1 A.A. Martinos Imaging Center, McGovern Institute for Brain Research, Massachusetts Institute of Technology, Cambridge, Massachusetts.
2 Alan and Lorraine Bressler Clinical and Research Program for Autism Spectrum Disorder, Massachusetts General Hospital, Boston, Massachusetts.
Brain Connect. 2019 Feb;9(1):48-59. doi: 10.1089/brain.2018.0581. Epub 2018 Jul 31.
This study examines the resting-state functional-connectivity (RsFc) in young adults with high-functioning autism spectrum disorder (HF-ASD) using state-of-the-art fMRI data acquisition and analysis techniques. High temporal resolution fMRI using simultaneous multi-slice acquisition aided unbiased whole-brain connectome-wide multivariate pattern analysis (MVPA) techniques for assessing RsFc. MVPA revealed two clusters (Crus I/II and lobule IX) of abnormal connectivity in the cerebellum that are consistent with the notion of a triple representation of nonmotor processing in the cerebellum. Whole-brain seed-based RsFc analyses informed by these clusters showed significant under connectivity between the cerebellar and social, emotional, and language brain regions in the HF-ASD group compared to healthy controls. The results we report are coherent with existing structural, functional, and RsFc literature in autism, extend previous literature reporting cerebellar abnormalities in the neuropathology of autism, and highlight the cerebellum as a potential target for therapeutic, diagnostic, predictive, and prognostic developments in HF-ASD. The description of functional connectivity abnormalities reported in this study using whole-brain, data-driven analyses has the potential to crucially advance the development of ASD biomarkers, targets for therapeutic interventions, and neural predictors for measuring treatment response.

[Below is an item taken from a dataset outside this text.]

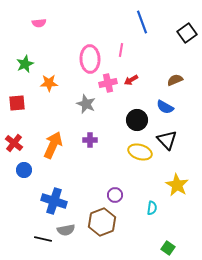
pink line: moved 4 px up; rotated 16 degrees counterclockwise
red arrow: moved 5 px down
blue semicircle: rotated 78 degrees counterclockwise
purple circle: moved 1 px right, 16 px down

本研究采用最先进的 fMRI 数据采集和分析技术,研究了高功能自闭症谱系障碍(HF-ASD)年轻成人的静息态功能连接(RsFc)。使用同时多切片采集的高时间分辨率 fMRI 辅助无偏全脑连接组多变量模式分析(MVPA)技术来评估 RsFc。MVPA 揭示了小脑中两个异常连接的簇(脑桥 I/II 和小叶 IX),这与小脑中非运动处理的三重表示概念一致。基于这些簇的全脑种子 RsFc 分析表明,与健康对照组相比,HF-ASD 组小脑与社会、情感和语言脑区之间的连接明显不足。我们报告的结果与自闭症领域现有的结构、功能和 RsFc 文献一致,扩展了先前报告自闭症神经病理学中小脑异常的文献,并强调了小脑作为 HF-ASD 治疗、诊断、预测和预后发展的潜在靶点。本研究使用全脑、数据驱动分析报告的功能连接异常描述有可能极大地促进自闭症生物标志物、治疗干预靶点和测量治疗反应的神经预测因子的发展。